= Beginning of Section =

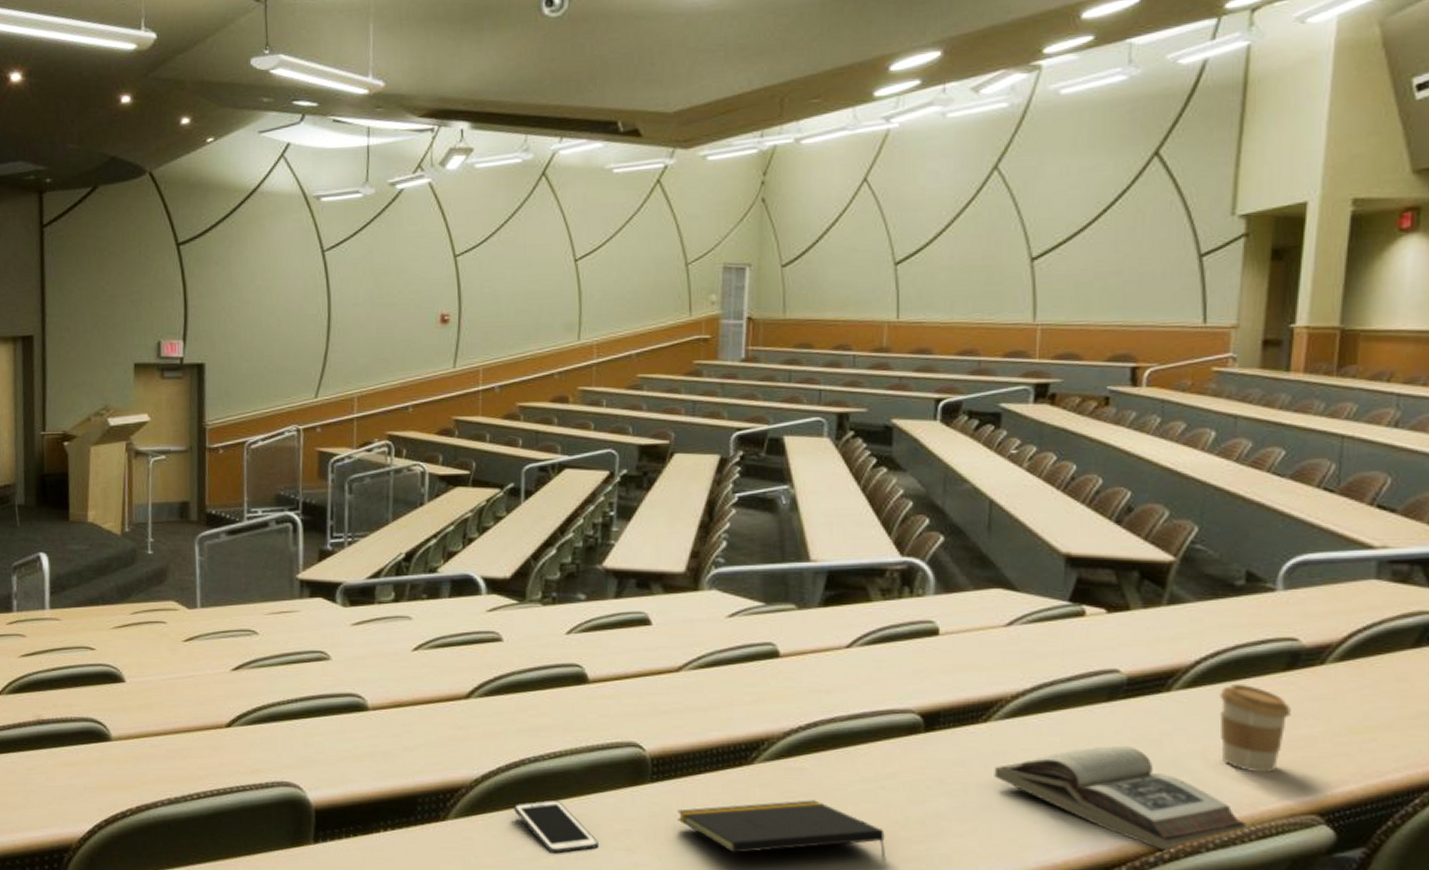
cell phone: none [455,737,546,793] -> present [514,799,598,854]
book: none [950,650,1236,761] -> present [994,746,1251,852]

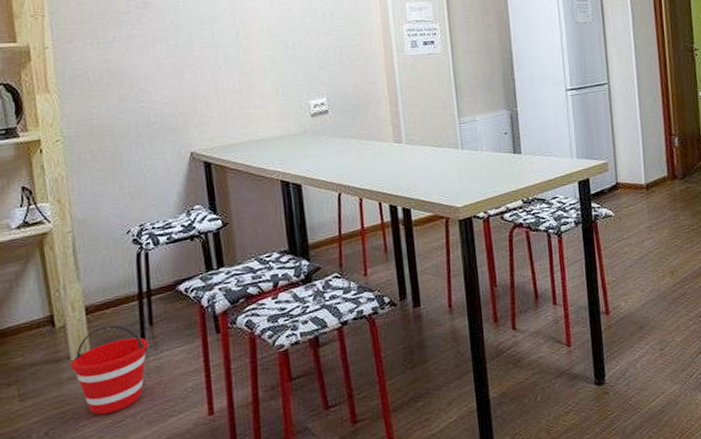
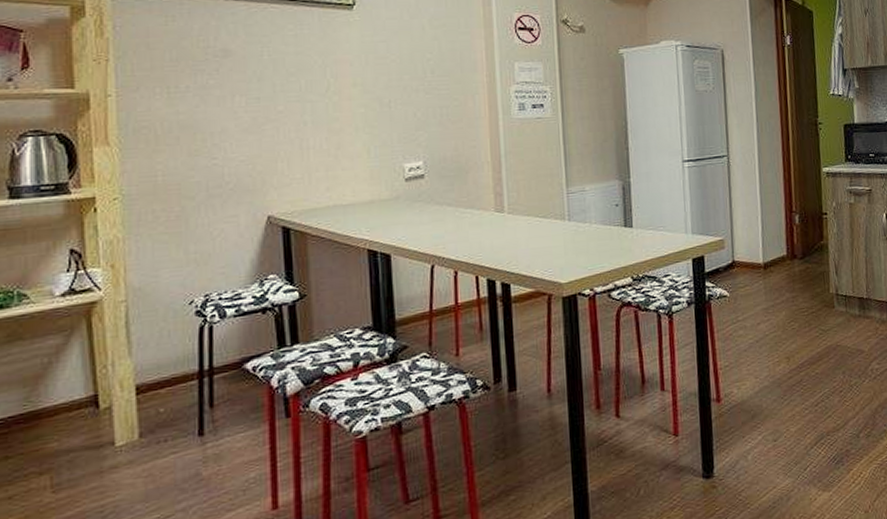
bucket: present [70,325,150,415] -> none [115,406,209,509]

= End of Section =
= Beginning of Section =

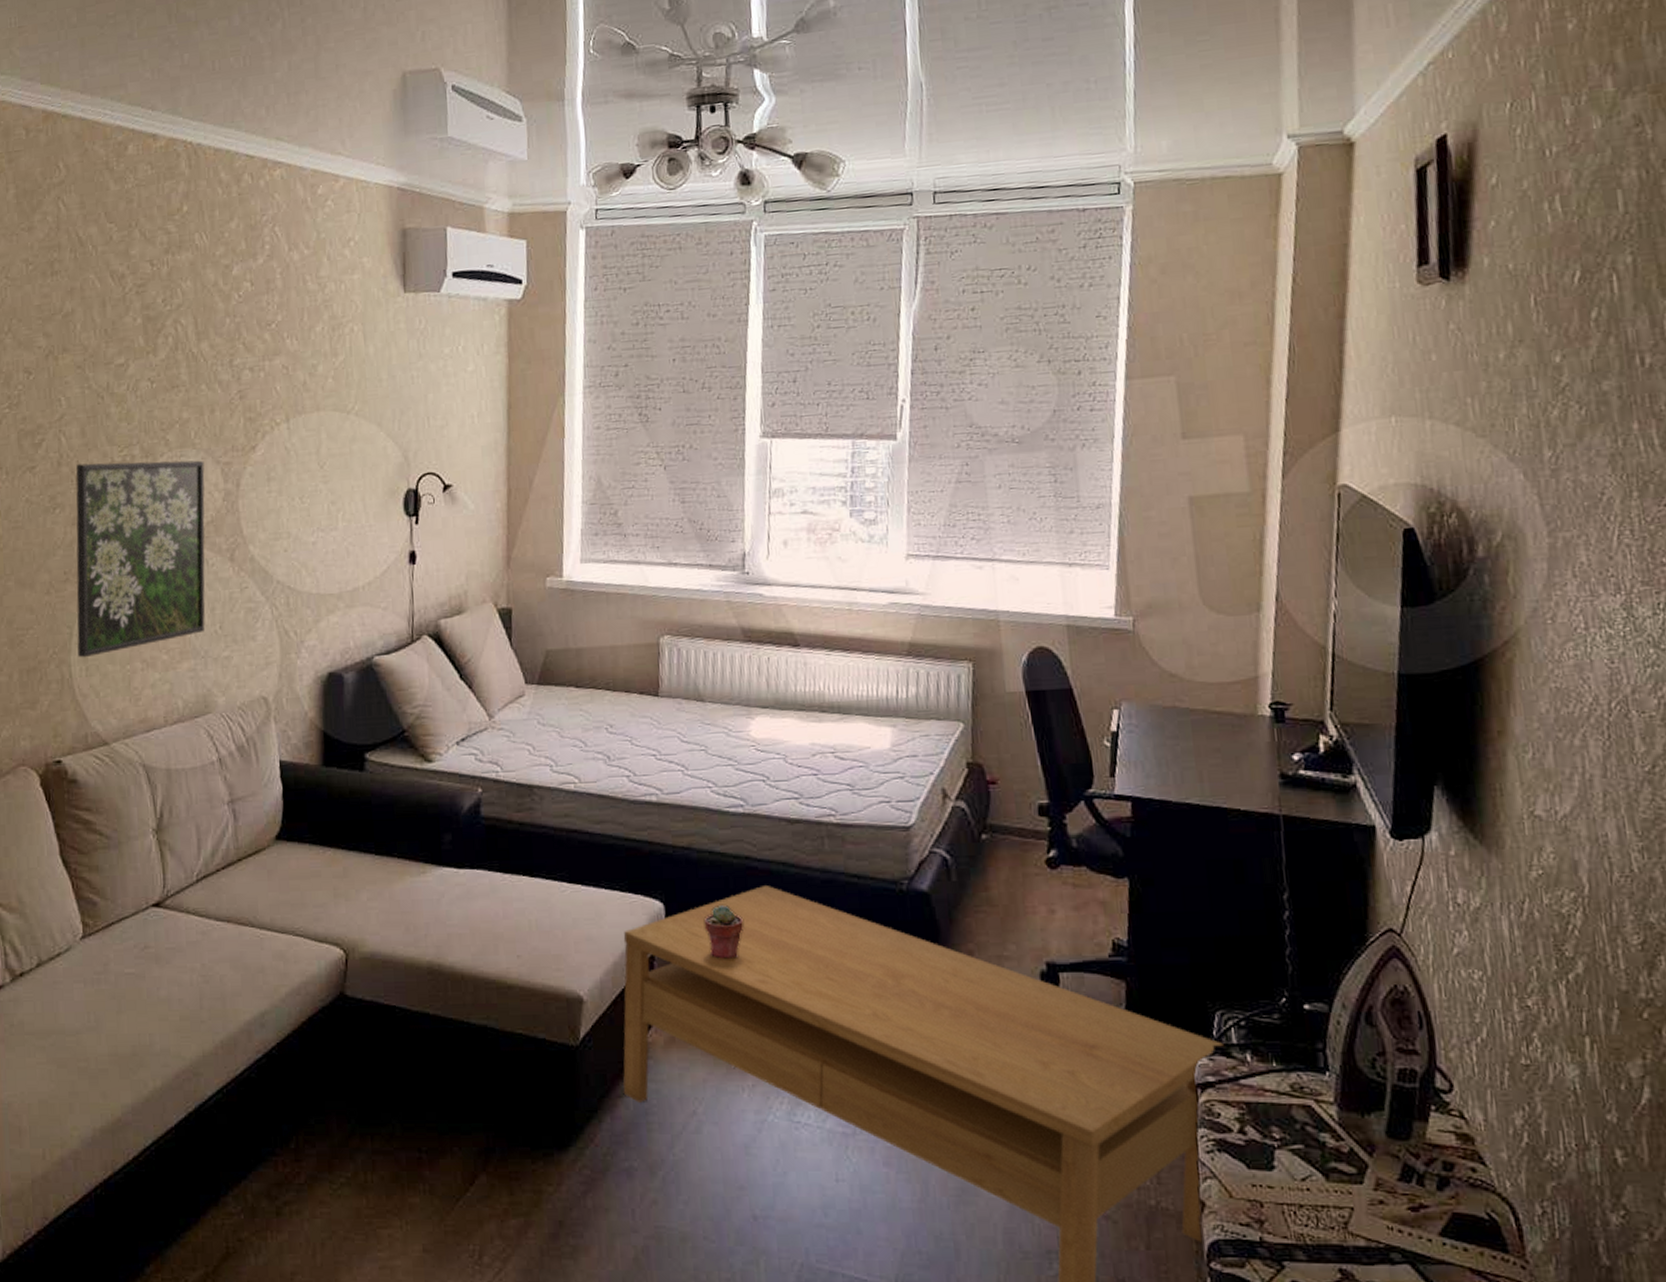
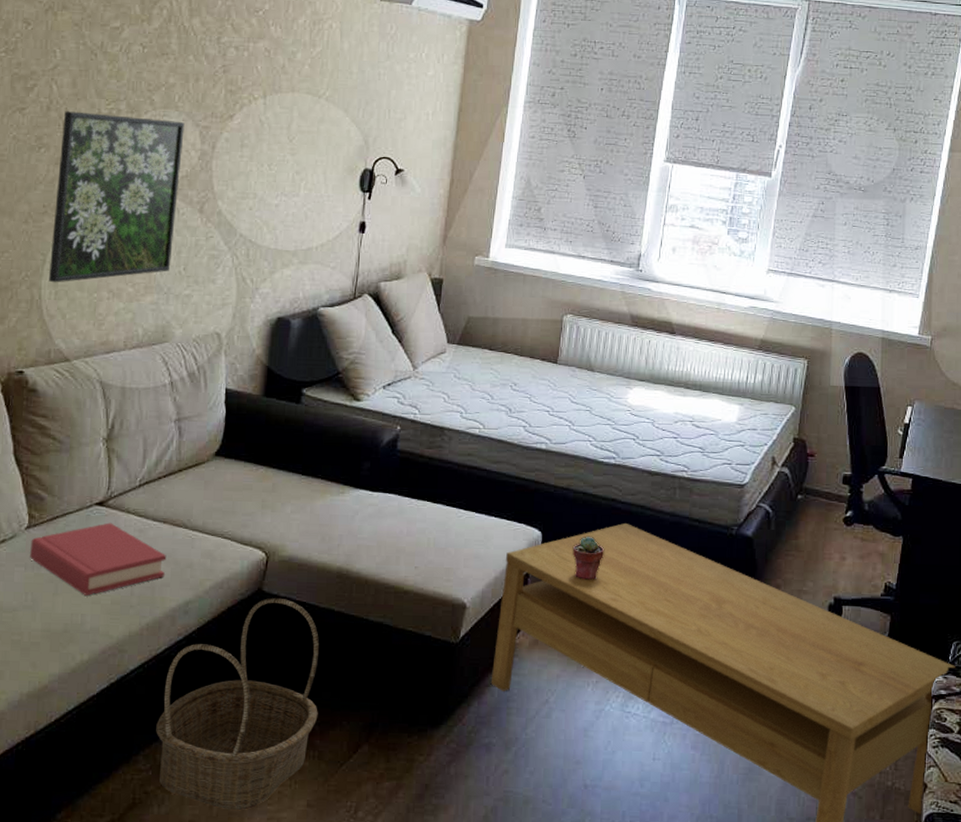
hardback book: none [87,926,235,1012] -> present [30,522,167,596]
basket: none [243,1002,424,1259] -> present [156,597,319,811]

= End of Section =

* _EXERCISE OBJECTIVE_:
Lines with the word "book": copy each one from the data above.

* _REPLY_:
book: none [950,650,1236,761] -> present [994,746,1251,852]
hardback book: none [87,926,235,1012] -> present [30,522,167,596]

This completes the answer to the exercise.